**Records provided:**

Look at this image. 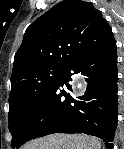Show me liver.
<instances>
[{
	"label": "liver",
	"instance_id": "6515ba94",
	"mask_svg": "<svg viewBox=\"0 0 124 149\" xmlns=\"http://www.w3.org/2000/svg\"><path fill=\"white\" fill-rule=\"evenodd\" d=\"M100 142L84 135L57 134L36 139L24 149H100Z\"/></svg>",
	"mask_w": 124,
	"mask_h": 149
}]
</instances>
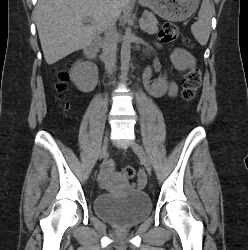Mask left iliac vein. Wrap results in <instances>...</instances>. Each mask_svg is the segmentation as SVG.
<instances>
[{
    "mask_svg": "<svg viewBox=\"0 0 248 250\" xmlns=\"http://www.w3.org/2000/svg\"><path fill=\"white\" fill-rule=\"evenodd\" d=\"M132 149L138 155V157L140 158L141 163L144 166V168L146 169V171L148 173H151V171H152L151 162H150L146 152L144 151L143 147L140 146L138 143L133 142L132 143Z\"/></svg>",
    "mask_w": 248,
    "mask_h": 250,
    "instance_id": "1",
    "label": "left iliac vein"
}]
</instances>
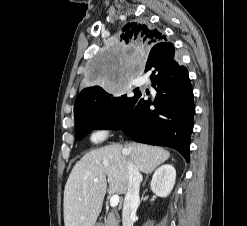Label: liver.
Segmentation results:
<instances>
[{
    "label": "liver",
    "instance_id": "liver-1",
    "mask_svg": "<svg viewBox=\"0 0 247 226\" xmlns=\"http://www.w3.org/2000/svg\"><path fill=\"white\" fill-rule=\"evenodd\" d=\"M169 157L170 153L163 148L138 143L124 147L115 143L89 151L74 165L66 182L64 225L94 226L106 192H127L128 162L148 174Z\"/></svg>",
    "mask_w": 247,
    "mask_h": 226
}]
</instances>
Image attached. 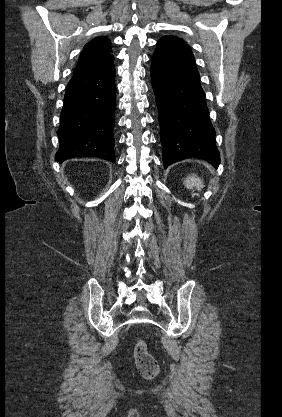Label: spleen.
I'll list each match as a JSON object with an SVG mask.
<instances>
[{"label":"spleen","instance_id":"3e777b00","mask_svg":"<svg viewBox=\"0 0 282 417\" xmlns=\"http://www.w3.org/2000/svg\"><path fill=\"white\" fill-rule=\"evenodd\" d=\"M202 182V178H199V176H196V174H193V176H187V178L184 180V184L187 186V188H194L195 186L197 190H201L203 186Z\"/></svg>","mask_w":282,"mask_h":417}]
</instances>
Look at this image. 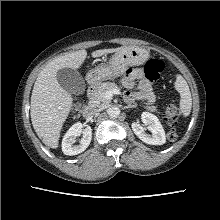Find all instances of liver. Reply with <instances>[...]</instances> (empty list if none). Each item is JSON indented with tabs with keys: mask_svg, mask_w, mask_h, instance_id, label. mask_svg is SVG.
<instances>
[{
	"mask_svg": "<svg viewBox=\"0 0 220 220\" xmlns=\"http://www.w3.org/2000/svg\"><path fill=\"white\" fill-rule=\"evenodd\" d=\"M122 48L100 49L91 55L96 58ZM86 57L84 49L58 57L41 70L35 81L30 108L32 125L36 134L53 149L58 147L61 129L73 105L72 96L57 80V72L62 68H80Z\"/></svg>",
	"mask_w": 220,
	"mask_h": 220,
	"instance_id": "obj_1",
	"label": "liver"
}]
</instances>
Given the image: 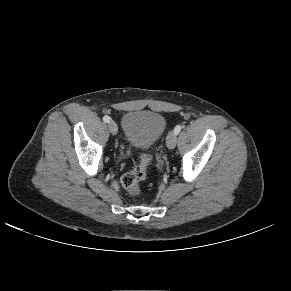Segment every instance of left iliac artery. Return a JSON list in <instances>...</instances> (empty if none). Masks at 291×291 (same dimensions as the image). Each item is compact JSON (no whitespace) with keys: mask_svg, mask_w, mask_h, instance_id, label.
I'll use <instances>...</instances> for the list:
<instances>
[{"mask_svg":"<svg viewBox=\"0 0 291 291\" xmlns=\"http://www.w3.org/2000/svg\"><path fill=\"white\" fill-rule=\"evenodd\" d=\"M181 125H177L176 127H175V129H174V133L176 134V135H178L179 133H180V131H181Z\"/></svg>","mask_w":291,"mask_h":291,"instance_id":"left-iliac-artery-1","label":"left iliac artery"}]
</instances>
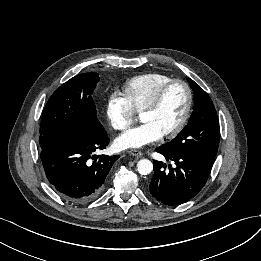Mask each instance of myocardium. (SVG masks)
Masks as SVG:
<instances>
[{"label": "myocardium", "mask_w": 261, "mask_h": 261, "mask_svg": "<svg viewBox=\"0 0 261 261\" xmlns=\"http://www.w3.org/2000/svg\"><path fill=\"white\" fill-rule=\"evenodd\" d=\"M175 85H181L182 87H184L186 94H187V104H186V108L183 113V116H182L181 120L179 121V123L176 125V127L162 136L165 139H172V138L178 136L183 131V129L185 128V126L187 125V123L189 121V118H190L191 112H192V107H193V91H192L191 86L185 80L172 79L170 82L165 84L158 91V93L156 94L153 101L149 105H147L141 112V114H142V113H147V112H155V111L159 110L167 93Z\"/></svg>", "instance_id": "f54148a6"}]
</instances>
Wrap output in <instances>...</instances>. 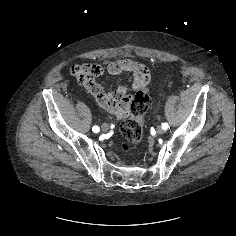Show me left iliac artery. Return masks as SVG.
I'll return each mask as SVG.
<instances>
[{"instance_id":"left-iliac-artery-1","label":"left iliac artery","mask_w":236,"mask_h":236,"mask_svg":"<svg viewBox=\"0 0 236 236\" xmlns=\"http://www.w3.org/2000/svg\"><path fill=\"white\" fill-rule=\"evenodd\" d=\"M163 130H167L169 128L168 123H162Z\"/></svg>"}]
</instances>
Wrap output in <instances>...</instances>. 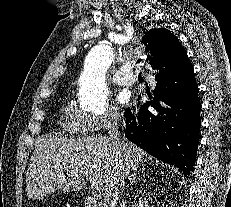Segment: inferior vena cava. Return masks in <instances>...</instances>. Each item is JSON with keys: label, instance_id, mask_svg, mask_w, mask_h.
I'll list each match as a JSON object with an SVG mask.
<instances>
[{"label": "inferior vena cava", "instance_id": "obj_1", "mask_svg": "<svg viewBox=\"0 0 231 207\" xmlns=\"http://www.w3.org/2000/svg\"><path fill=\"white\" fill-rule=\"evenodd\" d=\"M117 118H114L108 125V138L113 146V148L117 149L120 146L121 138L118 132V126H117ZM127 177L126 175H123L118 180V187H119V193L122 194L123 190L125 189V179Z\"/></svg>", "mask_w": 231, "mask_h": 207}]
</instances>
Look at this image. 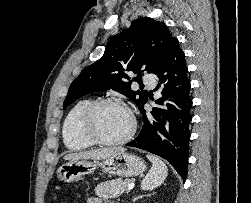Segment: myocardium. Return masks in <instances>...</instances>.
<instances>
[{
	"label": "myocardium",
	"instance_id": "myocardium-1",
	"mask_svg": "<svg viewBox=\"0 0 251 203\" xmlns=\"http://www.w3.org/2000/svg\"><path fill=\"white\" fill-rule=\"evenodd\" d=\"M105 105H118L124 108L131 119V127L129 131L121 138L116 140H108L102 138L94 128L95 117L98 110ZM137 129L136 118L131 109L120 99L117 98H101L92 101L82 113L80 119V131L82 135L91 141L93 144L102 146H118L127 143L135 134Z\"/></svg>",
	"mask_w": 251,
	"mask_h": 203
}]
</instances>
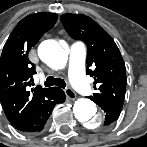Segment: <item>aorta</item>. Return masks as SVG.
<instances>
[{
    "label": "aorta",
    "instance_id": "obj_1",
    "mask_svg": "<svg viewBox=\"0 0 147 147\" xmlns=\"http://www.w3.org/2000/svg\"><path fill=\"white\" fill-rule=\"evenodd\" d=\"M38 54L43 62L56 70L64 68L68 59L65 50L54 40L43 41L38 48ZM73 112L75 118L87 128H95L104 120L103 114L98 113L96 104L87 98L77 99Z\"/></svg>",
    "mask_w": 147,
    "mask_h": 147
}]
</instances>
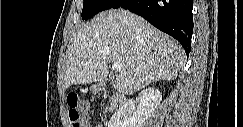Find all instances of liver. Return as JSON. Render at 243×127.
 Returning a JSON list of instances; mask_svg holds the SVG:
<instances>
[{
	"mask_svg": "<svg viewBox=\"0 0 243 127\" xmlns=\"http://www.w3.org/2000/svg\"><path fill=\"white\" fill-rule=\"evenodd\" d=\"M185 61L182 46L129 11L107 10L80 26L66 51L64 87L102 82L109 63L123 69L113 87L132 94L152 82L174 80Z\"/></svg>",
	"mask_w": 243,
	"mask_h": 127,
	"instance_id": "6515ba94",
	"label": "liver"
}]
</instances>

**Instructions to follow:** Please copy the data above word for word, beginning at the line that contains "Find all instances of liver. Return" and ending with the last line of the data. Leave the pictures out.

**Response to the task:**
Find all instances of liver. Return as JSON. Render at 243×127.
 Returning a JSON list of instances; mask_svg holds the SVG:
<instances>
[{
	"mask_svg": "<svg viewBox=\"0 0 243 127\" xmlns=\"http://www.w3.org/2000/svg\"><path fill=\"white\" fill-rule=\"evenodd\" d=\"M185 61L182 46L129 11L107 10L80 26L66 51L64 87L102 82L109 63L123 69L113 87L132 94L152 82L174 80Z\"/></svg>",
	"mask_w": 243,
	"mask_h": 127,
	"instance_id": "6515ba94",
	"label": "liver"
}]
</instances>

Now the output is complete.